### [WHAT YOU WILL DO]
Please reproduce the part of the feature selection summary word for word, starting at "Conference: AAAI 2026" and ending at "the selection process.".

### [PROVIDED PASSAGE]
Unsupervised Feature Selection Through Group Discovery¶

Conference: AAAI 2026 arXiv: 2511.09166 Code: None Area: Machine Learning / Feature Selection Keywords: Unsupervised feature selection, feature grouping, graph Laplacian, Gumbel-Softmax, sparse regularization

TL;DR¶

This paper proposes GroupFS, the first end-to-end differentiable unsupervised feature selection framework that simultaneously discovers latent feature groups and selects the most informative ones, requiring neither predefined groupings nor label supervision.

Background & Motivation¶

Background: In high-dimensional data, feature selection (FS) is a critical technique for reducing noise and improving generalization and interpretability. Unsupervised FS is particularly important yet challenging in label-free settings, as no supervision is available to guide the selection process.
Limitations of Prior Work: Most unsupervised FS methods evaluate features independently, ignoring inter-feature relationships. In practice, features frequently exhibit synergistic behavior—neighboring pixels, functionally connected brain regions, correlated financial indicators, etc. Some methods attempt to capture group structure but rely on predefined groupings or label supervision.
Key Challenge: Feature grouping and feature selection are inherently coupled problems—group-level selection cannot be performed without knowledge of the group structure, yet discovering meaningful groups is difficult without a selection signal.
Goal: To simultaneously discover latent feature group structures and select the most informative feature groups in a fully unsupervised setting.
Key Insight: Two graph structures are constructed—a sample graph and a feature graph—with Gumbel-Softmax enabling differentiable group assignment, STG (stochastic gates) performing group-level selection, and Laplacian smoothness constraints ensuring semantic coherence within groups.
Core Idea: Feature groups are discovered and selected end-to-end by imposing Laplacian smoothness constraints on both the sample graph and the feature graph, combined with group-sparse regularization.

Method¶

Overall Architecture¶

Given a data matrix \(X \in \mathbb{R}^{N \times d}\), GroupFS learns a soft assignment matrix \(M \in \mathbb{R}^{d \times C}\) mapping features to \(C\) groups via Gumbel-Softmax, while simultaneously learning a per-group importance weight \(z_j\) via STG gating. The total loss \(\mathcal{L} = \mathcal{L}_s + \lambda_1 \mathcal{L}_f + \lambda_2 \mathcal{L}_{reg}\) consists of three components: sample smoothness, feature smoothness, and group sparsity.

Key Designs¶

Sample-Level Smoothness Loss \(\mathcal{L}_s\):
- Function: Selects features that vary smoothly on the data manifold, preserving the intrinsic geometric structure among samples.

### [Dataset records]
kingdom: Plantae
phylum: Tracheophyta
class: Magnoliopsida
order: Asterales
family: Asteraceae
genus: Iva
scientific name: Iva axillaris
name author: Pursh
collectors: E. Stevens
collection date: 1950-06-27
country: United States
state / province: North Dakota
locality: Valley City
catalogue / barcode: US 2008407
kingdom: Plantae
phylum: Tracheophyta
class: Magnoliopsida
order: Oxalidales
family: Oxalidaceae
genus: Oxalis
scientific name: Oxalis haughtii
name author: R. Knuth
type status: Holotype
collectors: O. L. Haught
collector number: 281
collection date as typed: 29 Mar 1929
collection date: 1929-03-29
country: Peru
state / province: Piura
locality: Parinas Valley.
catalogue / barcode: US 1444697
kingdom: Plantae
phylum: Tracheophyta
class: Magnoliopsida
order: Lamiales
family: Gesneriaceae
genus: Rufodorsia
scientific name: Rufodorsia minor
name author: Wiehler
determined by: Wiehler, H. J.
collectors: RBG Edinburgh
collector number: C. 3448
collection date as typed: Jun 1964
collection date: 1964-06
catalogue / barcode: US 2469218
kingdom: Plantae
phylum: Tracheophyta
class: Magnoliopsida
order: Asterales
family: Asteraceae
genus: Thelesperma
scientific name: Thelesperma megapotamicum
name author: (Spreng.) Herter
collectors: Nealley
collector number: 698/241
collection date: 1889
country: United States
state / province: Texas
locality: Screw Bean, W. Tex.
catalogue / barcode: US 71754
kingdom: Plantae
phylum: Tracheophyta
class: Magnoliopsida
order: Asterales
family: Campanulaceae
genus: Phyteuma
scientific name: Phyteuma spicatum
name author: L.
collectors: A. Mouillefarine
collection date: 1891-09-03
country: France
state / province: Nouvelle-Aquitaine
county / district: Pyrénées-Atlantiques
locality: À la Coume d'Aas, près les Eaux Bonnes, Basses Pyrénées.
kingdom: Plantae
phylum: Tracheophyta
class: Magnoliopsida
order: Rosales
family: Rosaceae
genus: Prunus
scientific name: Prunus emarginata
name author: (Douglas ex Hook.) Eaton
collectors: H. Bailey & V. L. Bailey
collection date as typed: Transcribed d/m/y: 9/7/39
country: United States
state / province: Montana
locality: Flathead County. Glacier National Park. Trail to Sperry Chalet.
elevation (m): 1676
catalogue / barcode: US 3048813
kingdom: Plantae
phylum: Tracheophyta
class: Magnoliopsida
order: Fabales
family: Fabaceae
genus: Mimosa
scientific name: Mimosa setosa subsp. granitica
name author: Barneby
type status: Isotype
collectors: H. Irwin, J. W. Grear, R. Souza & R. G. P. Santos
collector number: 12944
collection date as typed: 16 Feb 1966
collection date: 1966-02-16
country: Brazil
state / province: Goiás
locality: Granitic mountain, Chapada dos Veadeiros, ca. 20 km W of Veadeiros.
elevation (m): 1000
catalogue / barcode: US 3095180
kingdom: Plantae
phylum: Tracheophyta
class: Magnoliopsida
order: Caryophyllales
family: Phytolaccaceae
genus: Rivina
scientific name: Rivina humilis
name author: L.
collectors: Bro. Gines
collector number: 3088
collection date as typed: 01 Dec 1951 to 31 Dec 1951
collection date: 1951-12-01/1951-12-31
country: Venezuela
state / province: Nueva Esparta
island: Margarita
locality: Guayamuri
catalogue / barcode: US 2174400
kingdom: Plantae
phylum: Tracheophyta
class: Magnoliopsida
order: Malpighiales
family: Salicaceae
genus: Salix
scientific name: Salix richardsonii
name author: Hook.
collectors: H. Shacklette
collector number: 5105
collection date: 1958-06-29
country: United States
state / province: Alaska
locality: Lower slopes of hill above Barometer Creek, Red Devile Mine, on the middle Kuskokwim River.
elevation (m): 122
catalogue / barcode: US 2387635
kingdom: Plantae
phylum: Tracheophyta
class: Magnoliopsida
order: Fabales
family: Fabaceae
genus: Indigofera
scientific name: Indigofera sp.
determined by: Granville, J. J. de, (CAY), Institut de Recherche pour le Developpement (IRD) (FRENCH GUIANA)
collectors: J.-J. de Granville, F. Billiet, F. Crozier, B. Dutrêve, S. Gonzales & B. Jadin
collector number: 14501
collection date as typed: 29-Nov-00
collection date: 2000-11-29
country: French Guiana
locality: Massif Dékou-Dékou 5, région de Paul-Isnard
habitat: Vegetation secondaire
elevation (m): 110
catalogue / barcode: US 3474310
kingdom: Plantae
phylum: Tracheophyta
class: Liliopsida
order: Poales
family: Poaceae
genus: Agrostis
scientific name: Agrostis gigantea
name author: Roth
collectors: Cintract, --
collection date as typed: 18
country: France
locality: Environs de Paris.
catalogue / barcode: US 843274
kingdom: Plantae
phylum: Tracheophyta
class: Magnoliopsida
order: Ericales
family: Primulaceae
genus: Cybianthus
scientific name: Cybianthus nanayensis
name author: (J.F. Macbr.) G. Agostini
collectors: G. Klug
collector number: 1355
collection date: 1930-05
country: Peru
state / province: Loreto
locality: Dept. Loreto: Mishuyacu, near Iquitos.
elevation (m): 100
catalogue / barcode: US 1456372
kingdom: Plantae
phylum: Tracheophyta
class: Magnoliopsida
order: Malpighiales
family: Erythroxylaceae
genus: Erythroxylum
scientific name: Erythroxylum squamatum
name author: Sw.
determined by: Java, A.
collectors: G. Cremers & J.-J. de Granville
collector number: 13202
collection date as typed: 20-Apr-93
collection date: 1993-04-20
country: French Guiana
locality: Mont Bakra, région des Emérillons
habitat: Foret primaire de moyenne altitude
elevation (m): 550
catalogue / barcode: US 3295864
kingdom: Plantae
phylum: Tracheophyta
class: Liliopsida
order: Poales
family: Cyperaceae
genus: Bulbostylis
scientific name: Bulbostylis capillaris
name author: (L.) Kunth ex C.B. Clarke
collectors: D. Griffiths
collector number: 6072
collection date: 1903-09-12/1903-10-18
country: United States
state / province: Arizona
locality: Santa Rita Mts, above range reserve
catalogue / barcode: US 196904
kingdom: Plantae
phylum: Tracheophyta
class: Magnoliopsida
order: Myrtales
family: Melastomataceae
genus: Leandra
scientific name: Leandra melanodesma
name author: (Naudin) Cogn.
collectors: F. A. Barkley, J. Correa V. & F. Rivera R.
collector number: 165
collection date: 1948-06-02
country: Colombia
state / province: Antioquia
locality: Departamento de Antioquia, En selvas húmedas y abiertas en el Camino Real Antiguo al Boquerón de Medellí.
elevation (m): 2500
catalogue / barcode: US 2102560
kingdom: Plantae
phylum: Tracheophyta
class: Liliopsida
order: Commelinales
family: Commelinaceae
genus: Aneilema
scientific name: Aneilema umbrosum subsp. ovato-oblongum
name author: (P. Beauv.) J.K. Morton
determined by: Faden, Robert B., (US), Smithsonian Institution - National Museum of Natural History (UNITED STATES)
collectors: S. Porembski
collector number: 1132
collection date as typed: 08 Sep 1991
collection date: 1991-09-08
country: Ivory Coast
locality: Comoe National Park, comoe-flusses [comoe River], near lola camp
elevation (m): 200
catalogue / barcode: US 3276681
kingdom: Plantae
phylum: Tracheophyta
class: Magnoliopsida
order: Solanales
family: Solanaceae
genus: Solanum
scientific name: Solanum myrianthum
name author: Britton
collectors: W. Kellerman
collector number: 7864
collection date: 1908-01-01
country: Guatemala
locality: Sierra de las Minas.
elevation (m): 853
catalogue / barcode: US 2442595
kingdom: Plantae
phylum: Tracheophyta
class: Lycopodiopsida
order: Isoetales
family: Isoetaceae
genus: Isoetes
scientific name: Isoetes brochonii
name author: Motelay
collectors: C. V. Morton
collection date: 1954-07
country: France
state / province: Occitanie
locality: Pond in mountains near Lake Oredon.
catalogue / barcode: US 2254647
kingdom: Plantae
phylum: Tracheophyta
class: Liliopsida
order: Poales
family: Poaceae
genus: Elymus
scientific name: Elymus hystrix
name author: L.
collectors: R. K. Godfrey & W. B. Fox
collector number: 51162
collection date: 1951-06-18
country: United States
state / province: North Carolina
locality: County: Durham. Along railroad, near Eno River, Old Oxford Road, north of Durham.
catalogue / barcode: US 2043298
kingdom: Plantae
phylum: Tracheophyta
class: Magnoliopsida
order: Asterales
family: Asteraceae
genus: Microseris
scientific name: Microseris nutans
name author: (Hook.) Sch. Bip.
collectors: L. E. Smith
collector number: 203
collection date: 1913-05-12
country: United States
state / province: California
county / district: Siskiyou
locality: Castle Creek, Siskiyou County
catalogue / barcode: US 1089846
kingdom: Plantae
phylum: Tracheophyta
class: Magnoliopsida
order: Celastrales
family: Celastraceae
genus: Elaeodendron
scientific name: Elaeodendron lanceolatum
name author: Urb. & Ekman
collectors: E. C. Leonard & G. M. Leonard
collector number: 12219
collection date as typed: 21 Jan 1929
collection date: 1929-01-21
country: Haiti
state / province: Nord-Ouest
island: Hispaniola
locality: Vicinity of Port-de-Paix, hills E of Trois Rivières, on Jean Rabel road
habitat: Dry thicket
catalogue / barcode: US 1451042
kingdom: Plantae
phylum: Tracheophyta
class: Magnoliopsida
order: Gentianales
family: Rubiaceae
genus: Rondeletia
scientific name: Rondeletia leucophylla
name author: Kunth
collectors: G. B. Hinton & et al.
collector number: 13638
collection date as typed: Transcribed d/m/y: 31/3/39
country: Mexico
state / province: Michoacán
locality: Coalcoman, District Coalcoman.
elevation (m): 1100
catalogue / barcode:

### [OUTPUT BELOW]
Conference: AAAI 2026 arXiv: 2511.09166 Code: None Area: Machine Learning / Feature Selection Keywords: Unsupervised feature selection, feature grouping, graph Laplacian, Gumbel-Softmax, sparse regularization

TL;DR¶

This paper proposes GroupFS, the first end-to-end differentiable unsupervised feature selection framework that simultaneously discovers latent feature groups and selects the most informative ones, requiring neither predefined groupings nor label supervision.

Background & Motivation¶

Background: In high-dimensional data, feature selection (FS) is a critical technique for reducing noise and improving generalization and interpretability. Unsupervised FS is particularly important yet challenging in label-free settings, as no supervision is available to guide the selection process.